▶ **Try it**
What follows is a set of records. Copy them exactly and leave out the images.

▶ **Entries shown**
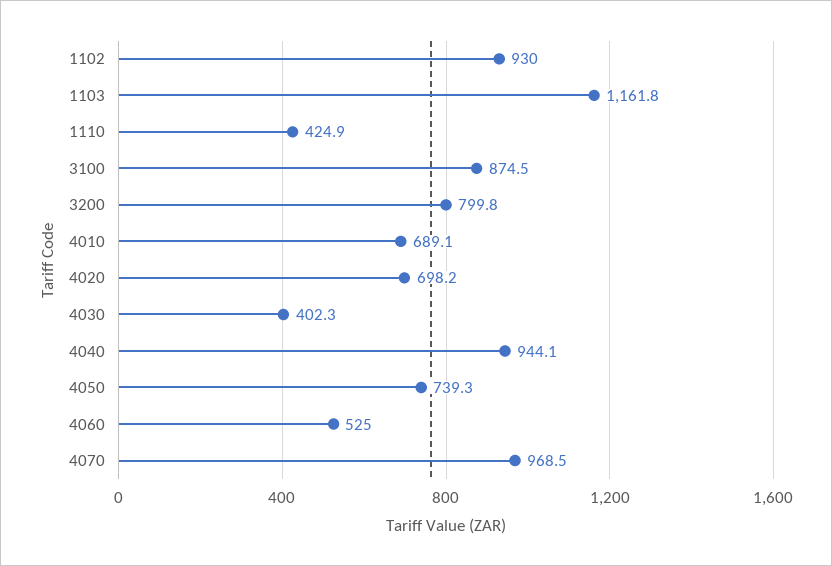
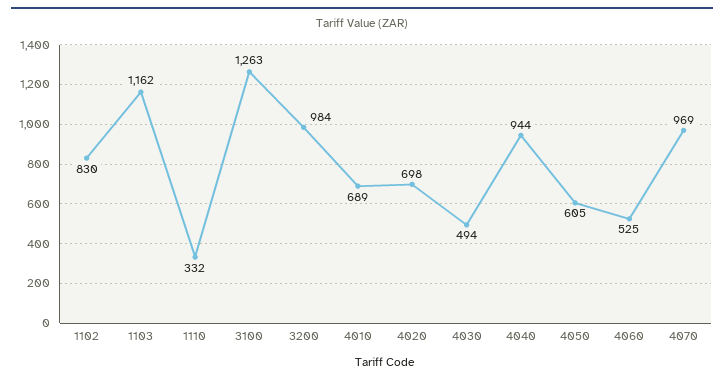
  {
-   "1102": 930,
+   "1102": 830,
    "1103": 1161.8,
-   "1110": 424.9,
+   "1110": 332,
-   "3100": 874.5,
+   "3100": 1263,
-   "3200": 799.8,
+   "3200": 984,
    "4010": 689.1,
    "4020": 698.2,
-   "4030": 402.3,
+   "4030": 494,
    "4040": 944.1,
-   "4050": 739.3,
+   "4050": 605,
    "4060": 525,
    "4070": 968.5
  }

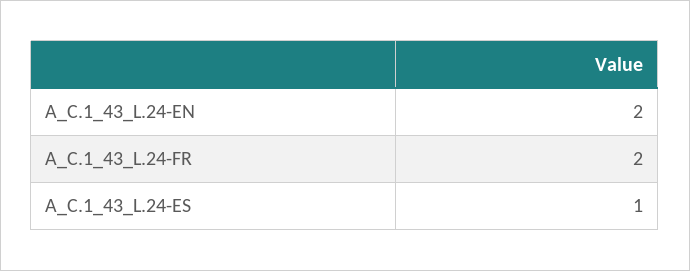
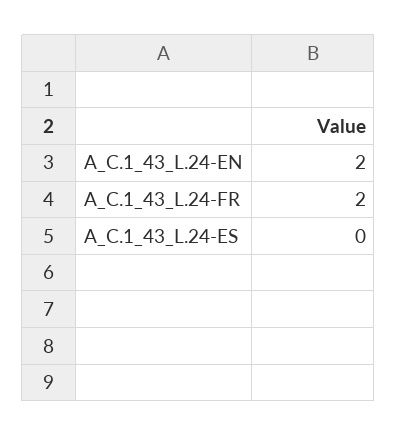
  {
    "A_C.1_43_L.24-EN": 2,
    "A_C.1_43_L.24-FR": 2,
-   "A_C.1_43_L.24-ES": 1
+   "A_C.1_43_L.24-ES": 0
  }

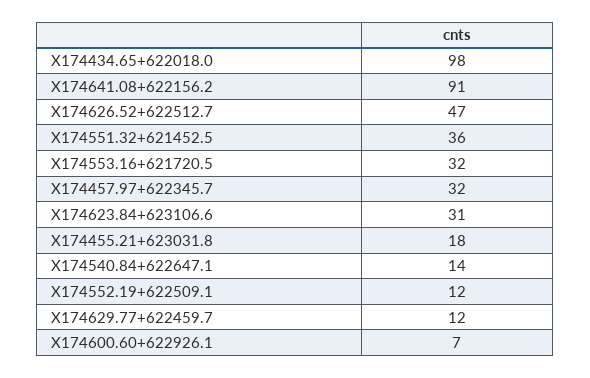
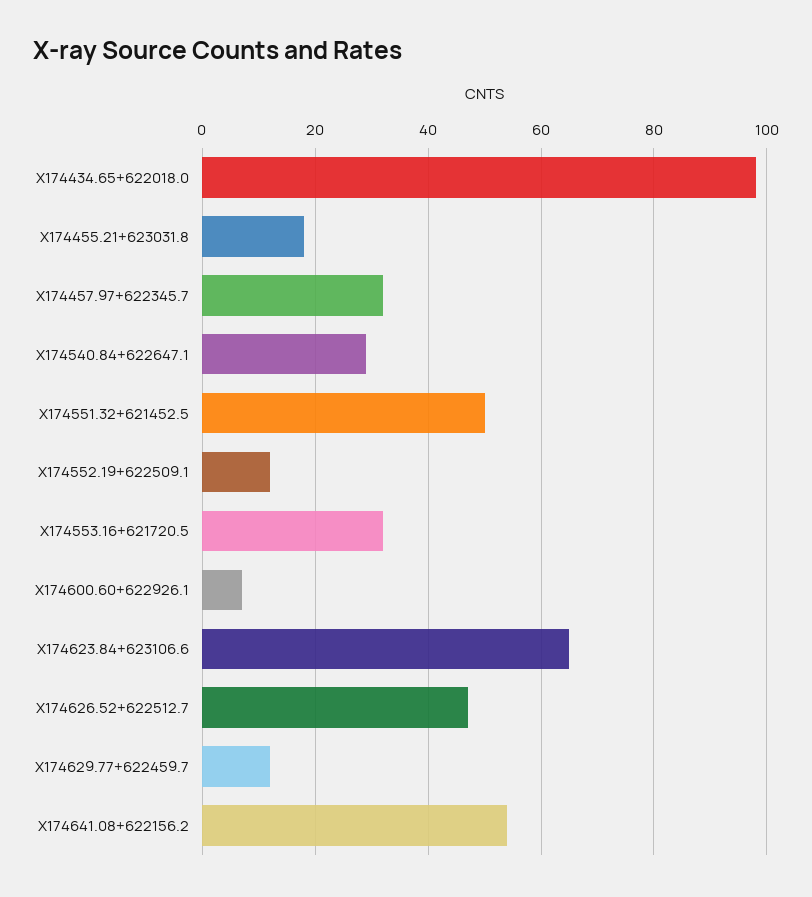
  {
    "X174434.65+622018.0": 98,
-   "X174641.08+622156.2": 91,
+   "X174641.08+622156.2": 55,
    "X174626.52+622512.7": 47,
-   "X174551.32+621452.5": 36,
+   "X174551.32+621452.5": 50,
    "X174553.16+621720.5": 32,
    "X174457.97+622345.7": 32,
-   "X174623.84+623106.6": 31,
+   "X174623.84+623106.6": 65,
    "X174455.21+623031.8": 18,
-   "X174540.84+622647.1": 14,
+   "X174540.84+622647.1": 30,
    "X174552.19+622509.1": 12,
    "X174629.77+622459.7": 12,
    "X174600.60+622926.1": 7
  }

▶ **Answer to this task**
  {
-   "1102": 930,
+   "1102": 830,
    "1103": 1161.8,
-   "1110": 424.9,
+   "1110": 332,
-   "3100": 874.5,
+   "3100": 1263,
-   "3200": 799.8,
+   "3200": 984,
    "4010": 689.1,
    "4020": 698.2,
-   "4030": 402.3,
+   "4030": 494,
    "4040": 944.1,
-   "4050": 739.3,
+   "4050": 605,
    "4060": 525,
    "4070": 968.5
  }

  {
    "A_C.1_43_L.24-EN": 2,
    "A_C.1_43_L.24-FR": 2,
-   "A_C.1_43_L.24-ES": 1
+   "A_C.1_43_L.24-ES": 0
  }

  {
    "X174434.65+622018.0": 98,
-   "X174641.08+622156.2": 91,
+   "X174641.08+622156.2": 55,
    "X174626.52+622512.7": 47,
-   "X174551.32+621452.5": 36,
+   "X174551.32+621452.5": 50,
    "X174553.16+621720.5": 32,
    "X174457.97+622345.7": 32,
-   "X174623.84+623106.6": 31,
+   "X174623.84+623106.6": 65,
    "X174455.21+623031.8": 18,
-   "X174540.84+622647.1": 14,
+   "X174540.84+622647.1": 30,
    "X174552.19+622509.1": 12,
    "X174629.77+622459.7": 12,
    "X174600.60+622926.1": 7
  }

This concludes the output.